Thanks for the comments. Just a quick response from the book: In chapter three of the Wages of Wins we detail the link between wins and relative payroll. Estimating this simply model reveals that relative payroll explains 17.6% of wins from 1988 to 2005 (In response to Cyril, this is the r-squared). If you look at this from 1988 to 1994, relative payroll explains 6.2%. From 1995-99, which we call the Blue Ribbon Panel years, the explanatory power is 32.5%. After this time period, though, from 2000 to 2005, explanatory power falls again to 17.6%. We take this to mean that payroll alone does not explain much of wins. I would add that the low explanatory power of payroll is also seen in the NFL and NBA. This is a topic we discuss in some detail in our forthcoming book.

I don't much care for articles like these, which brush aside the spending inequalities in baseball. Come on. It's a joke. Teams like the Los Angeles Angels and so-on are referred to as "high payroll" teams when they have like half the payroll of the Yankees. Sooner or later, the Yankees are going to rattle off 2 or 3 World Series victories in a row and these articles will have to cease. The Yankees simply spend their money poorly.

Teams like the Yankees have a margin for error that other teams cannot begin to dream about. Look at what happened with Mussina, Wright, and Pavano last season. What would happen to to the A's if that fate befell Harden, Blanton, and Zito? Or the Angels with Colon, Lackey, and Byrd?

A lot of the problems come from the Yankees spending some of their money unwisely. Just wait until some prime free agents come on the market and the Yankees lose contracts like Mussina's.

Somebody ask the 8-1 Mets if they feel money hasn't bought them anything...


When you ran the regression was each team/season an observation, so that you had a couple hundred or so? Or did you try one where you had each team's average annual relative payroll and their average annual winning percentage?
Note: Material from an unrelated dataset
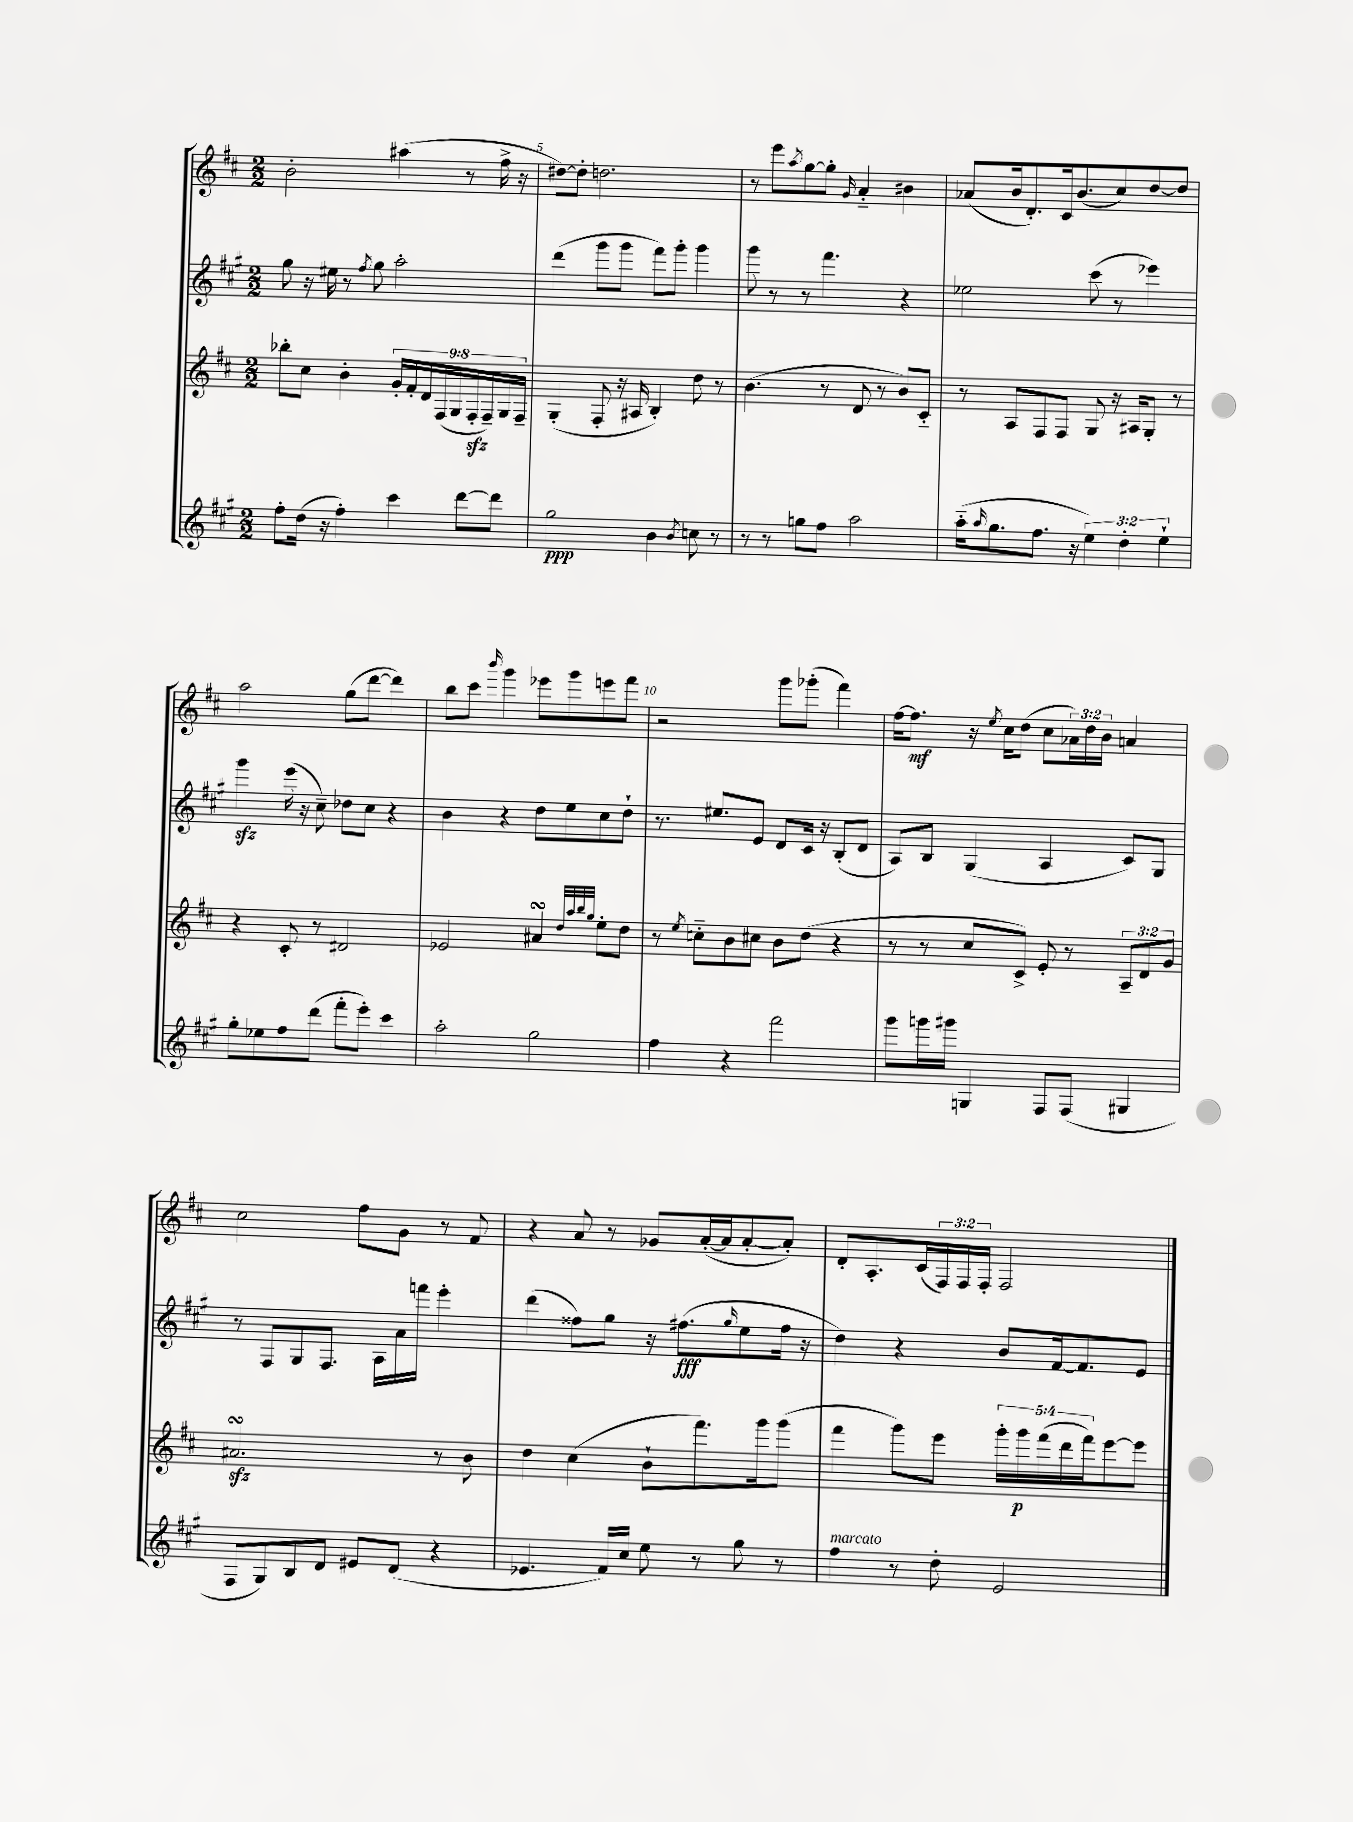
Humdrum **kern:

So in that last regression you would only get 30 observations.

The regression was run as you first suggested, with team/season as the unit of observation. So from 1988 to 2005 we had 510 observations.

Okay, thanks. I wonder if it would be worth it to try the second way, if that might smooth out some of the year to year randomness. Also, I wonder if a separate regression could be done for each league. Maybe how much a team spends should only be compared to the teams it plays against (although now there are some inter league games). But maybe a regression with just 14 or 16 observations won't mean much, though. I really don't know.

I think the key point in the essay I posted was "Our analysis indicates that less than 40% of player performance in any given season can be attributed to what a player did the previous season. That is past success - or past failure - is a weak predictor of future outcomes." Because performance from season to season is not easily predicted, knowing which players to buy next season is difficult. If you add to this point the randomness associated with post-season performance, buying a championship becomes even more unlikely. At least, that is the story I think the data is telling.